Para conmemorar el 90º aniversario de la Guerra Civil, José Ángel Mañas recrea en Zenda, día por día en esta sección, lo que aconteció en 1936, quizá el año más trascendental de toda la historia reciente de España.
Viernes, 24 de abril de 1936: José Antonio se mantiene en sus trece
De ninguna manera.
—He dicho que no consiento en ir en una lista electoral con ningún general. Y menos con Franco. El asunto está zanjado. Es mi última palabra, Ramón.
Ante semejante firmeza, Ramón Serrano Suñer, el marido de Zita, la hermana pequeña de Carmen Polo, suspiró resignado. Había ido a la Cárcel Modelo a hablar con José Antonio en uno de los dos locutorios. Venía a pedirle, instado por Gil-Robles y grandes capitostes de la CEDA, que aceptase participar en la lista. Se esperaba resistencia, pero no una total intransigencia.
Por los ojos feroces de José Antonio, Suñer entendió que, más allá de las razones políticas, el hijo del dictador se había sentido herido en su orgullo en algún momento por la actitud de Franco. Ya en su día, durante una estancia de ambos en Toledo, José Antonio había buscado una complicidad y una confidencia que Franco se negó a concederle, aunque en realidad no se la concedía a nadie; y recientemente, el ocho de marzo para ser exactos, el mes pasado, Suñer había invitado a José Antonio, aprovechando que tenía en casa a Franco. Este recibió con fría cortesía y frases ambiguas las acometidas entusiastas de José Antonio, que quería entrar a toda costa en el seno de la conspiración.
—Entiéndelo, Ramón. Con la presencia de generales en las listas de Granada y Cuenca, da la impresión de que se prepara una militarada. Yo no quiero verme envuelto en nada que pueda relacionarme públicamente con ello. Sería un error garrafal.
—Entiéndelo tú, José Antonio. Franco necesita volver de las Canarias. Esto le da una excusa. Además, le viene tan bien como a ti la inmunidad parlamentaria.
Iba a añadir que Franco necesitaba estar en la península para poder reunirse con Mola y los demás generales conspiradores, pero consideró que no era el momento de revelar lo que sabía por otras fuentes. De todas formas, José Antonio estaba al corriente. Todo el mundo lo estaba.

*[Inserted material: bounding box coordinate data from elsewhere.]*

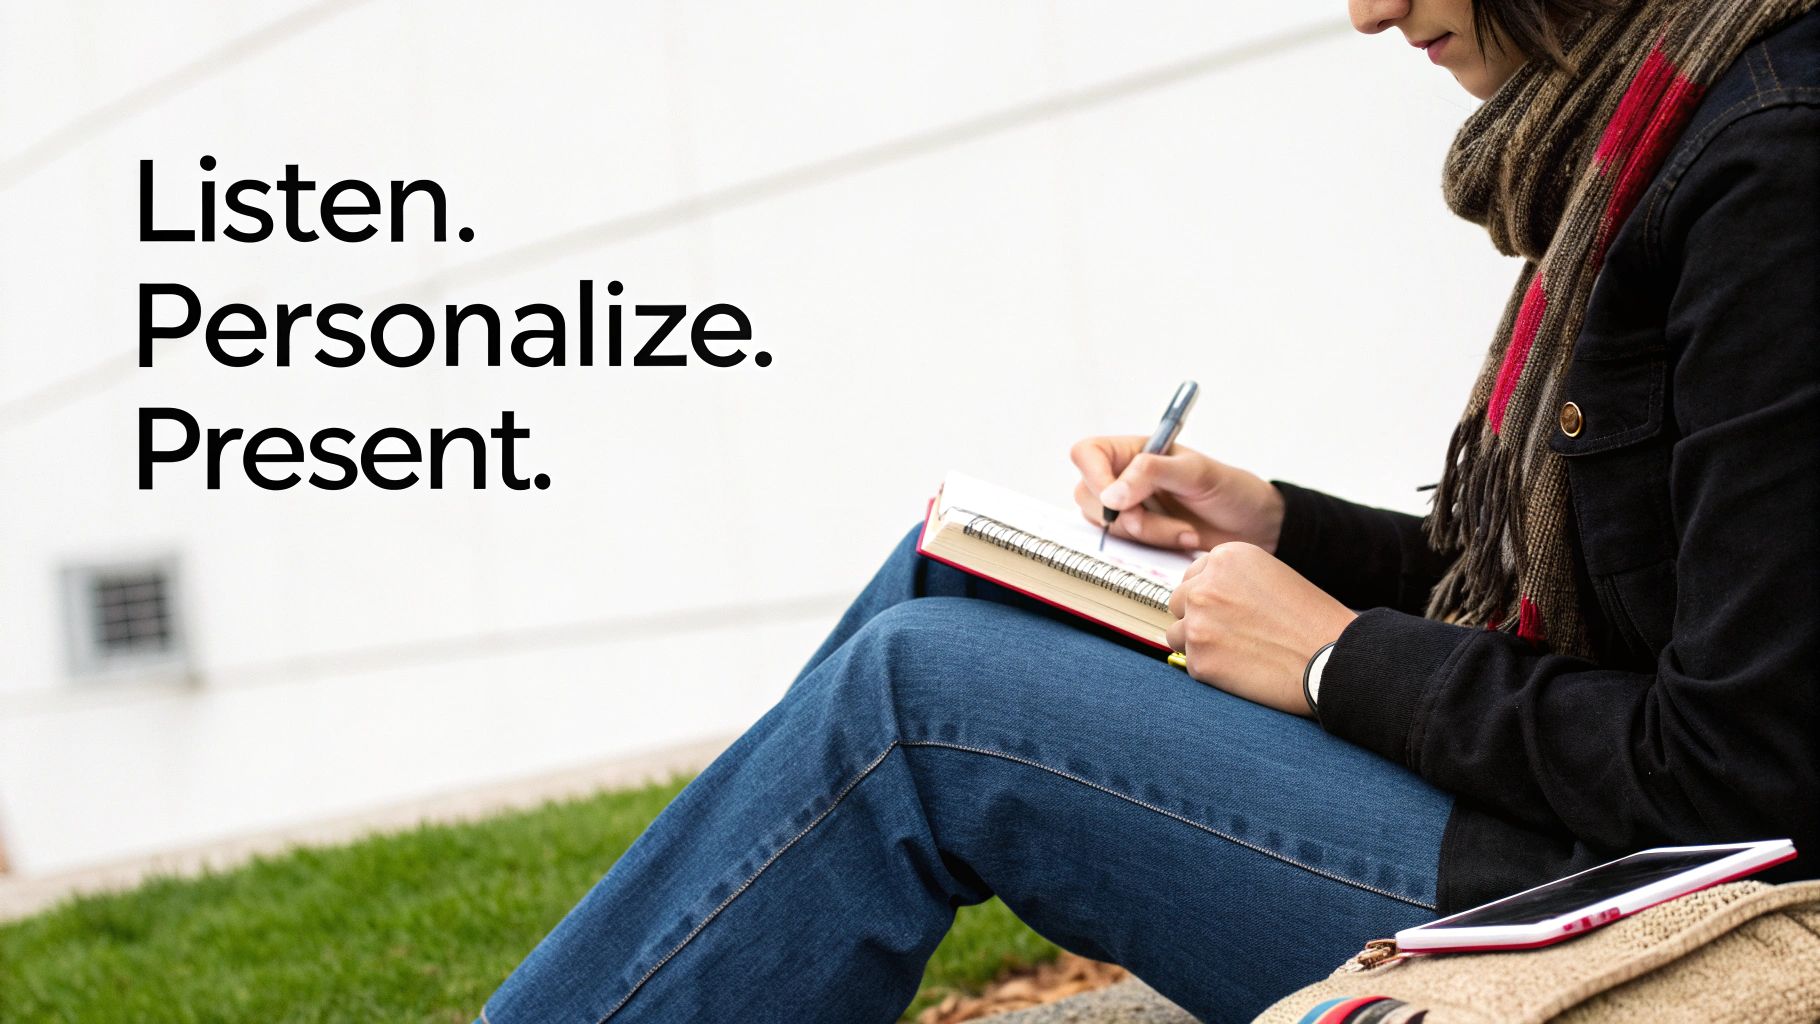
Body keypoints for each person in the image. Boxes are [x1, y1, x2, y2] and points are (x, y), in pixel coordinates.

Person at [476, 1, 1820, 1020]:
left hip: (1663, 920)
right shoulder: (1661, 121)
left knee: (918, 706)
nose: (1362, 12)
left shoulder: (1770, 169)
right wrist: (1280, 529)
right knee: (961, 574)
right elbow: (1616, 598)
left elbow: (1741, 771)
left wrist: (1330, 657)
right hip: (1576, 830)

—Acabo de llegar de Santa Cruz en avión. ¿Me vas a hacer viajar de nuevo a las islas?
—Haz lo que te dicte tu conciencia, Ramón. Sabes que cuando fijo una posición, la mantengo.

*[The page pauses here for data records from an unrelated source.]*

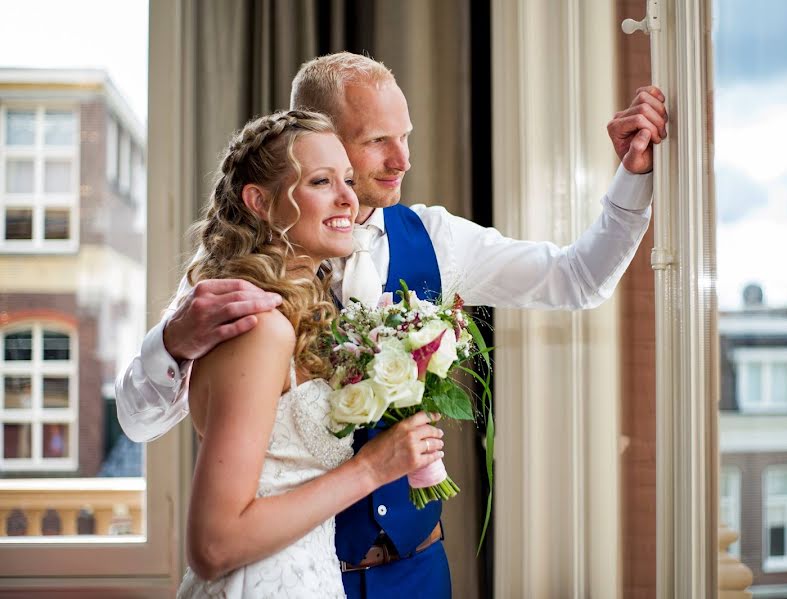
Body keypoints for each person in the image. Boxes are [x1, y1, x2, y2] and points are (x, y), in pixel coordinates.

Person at [116, 53, 667, 598]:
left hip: (414, 572)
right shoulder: (232, 282)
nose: (401, 159)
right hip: (286, 570)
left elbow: (577, 278)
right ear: (321, 135)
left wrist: (632, 178)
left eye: (406, 136)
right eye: (379, 139)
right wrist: (170, 343)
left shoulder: (436, 238)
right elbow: (141, 424)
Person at [173, 109, 446, 598]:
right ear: (259, 201)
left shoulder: (301, 312)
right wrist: (371, 469)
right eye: (321, 181)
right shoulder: (260, 330)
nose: (349, 196)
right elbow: (213, 545)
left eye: (347, 178)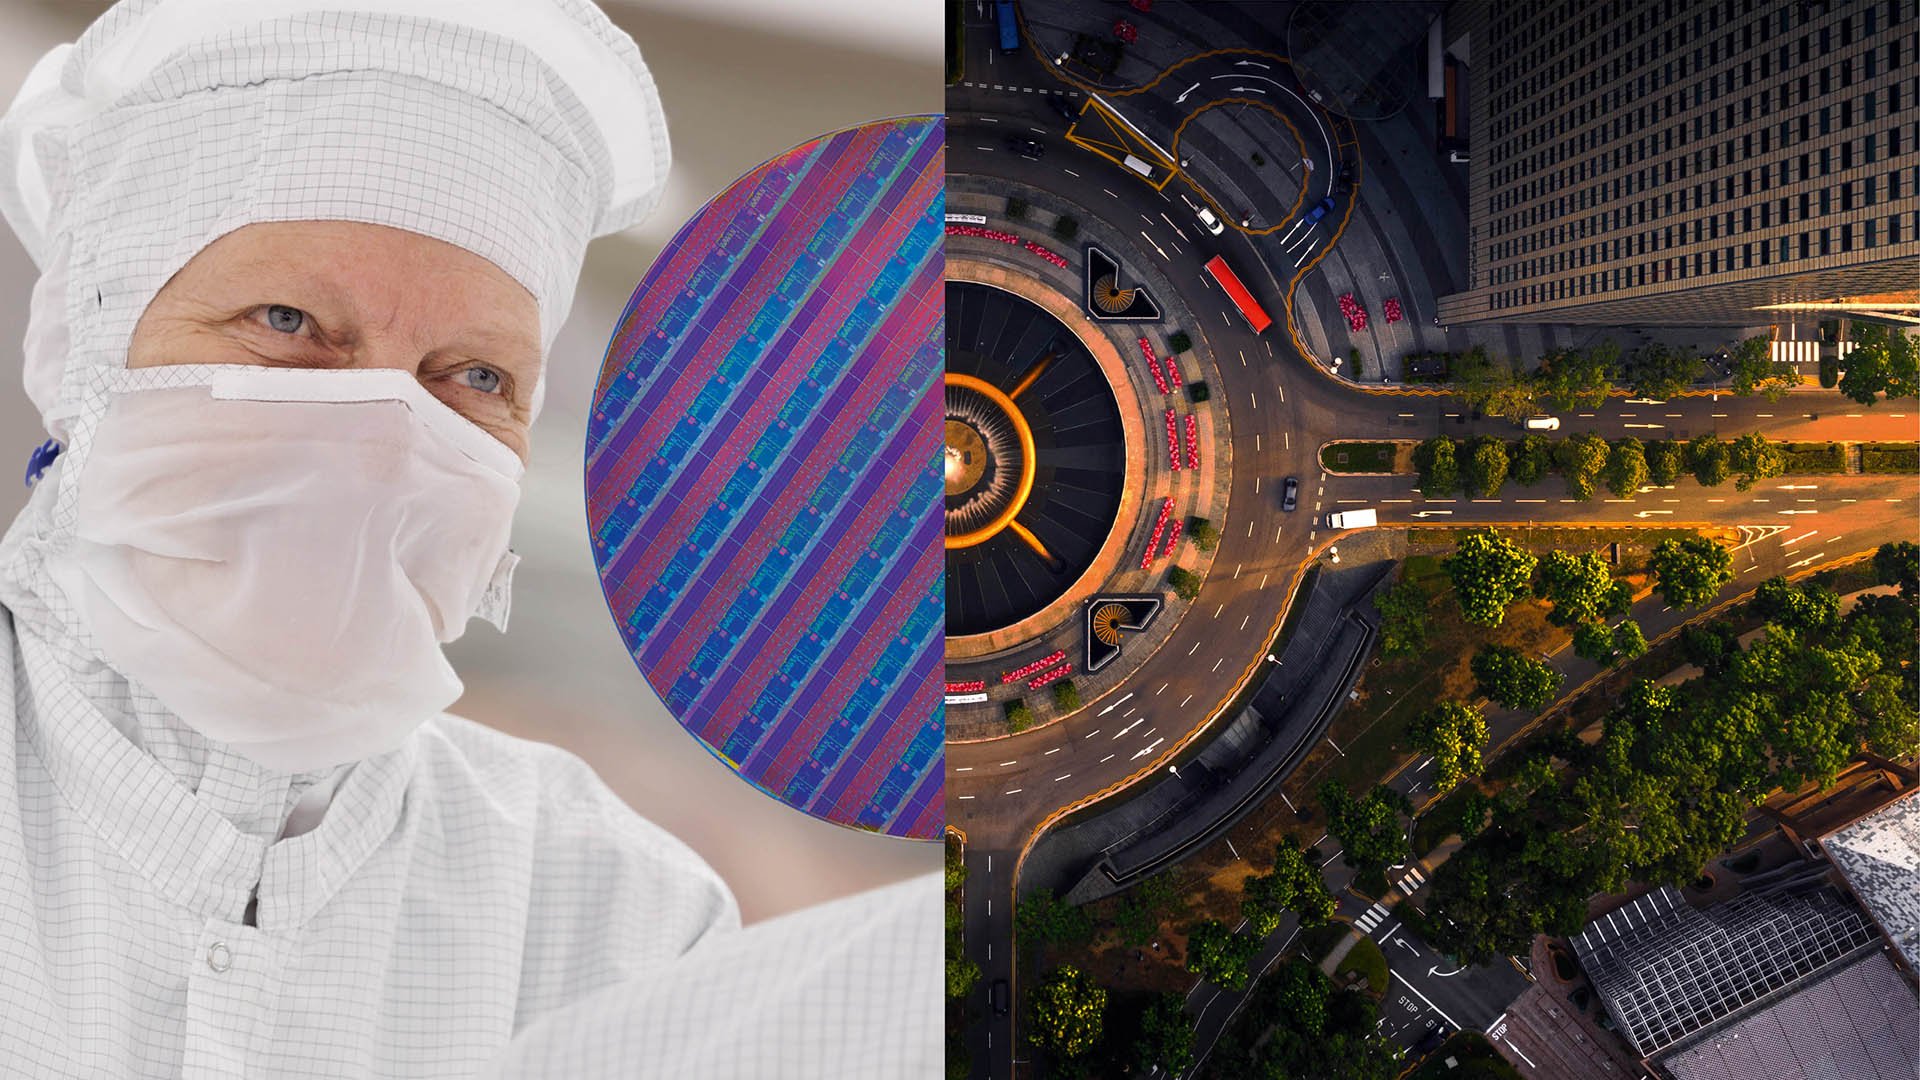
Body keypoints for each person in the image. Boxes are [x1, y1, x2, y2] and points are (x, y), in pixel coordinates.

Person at [0, 1, 937, 1077]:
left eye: (475, 378)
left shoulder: (606, 909)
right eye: (288, 322)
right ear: (84, 343)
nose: (382, 436)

Consciente de que era un caso irremediable de susceptibilidad herida, Suñer calló. Él conocía bien a su cuñado. Él sabía —o más bien sospechaba, porque tampoco con él se sinceraba Franco— que consideraba a José Antonio un personaje demasiado visceral para tenerle enterado de un proyecto tan delicado. Franco siempre había creído que los pistoleros falangistas les estaban haciendo más daño que bien, y que el desorden callejero que provocaban los acercaba, más que alejaba, a la revolución bolchevique.
—Pues en ese caso no hay más que decir. Déjame que hable con Franco y con Gil-Robles, a ver qué piensan. De todas maneras, los gastos de los candidatos de Falange los sufragará Gil-Robles.
—Transmítele mi agradecimiento por ello —murmuró José Antonio, quien tenía que tragarse algunos comentarios de leso derechismo dirigidos en los últimos tiempos al jefe de la CEDA. Su postura, después de mucho insistir en que Falange no era ni de derechas ni de izquierdas, empezaba a definirse por sí sola.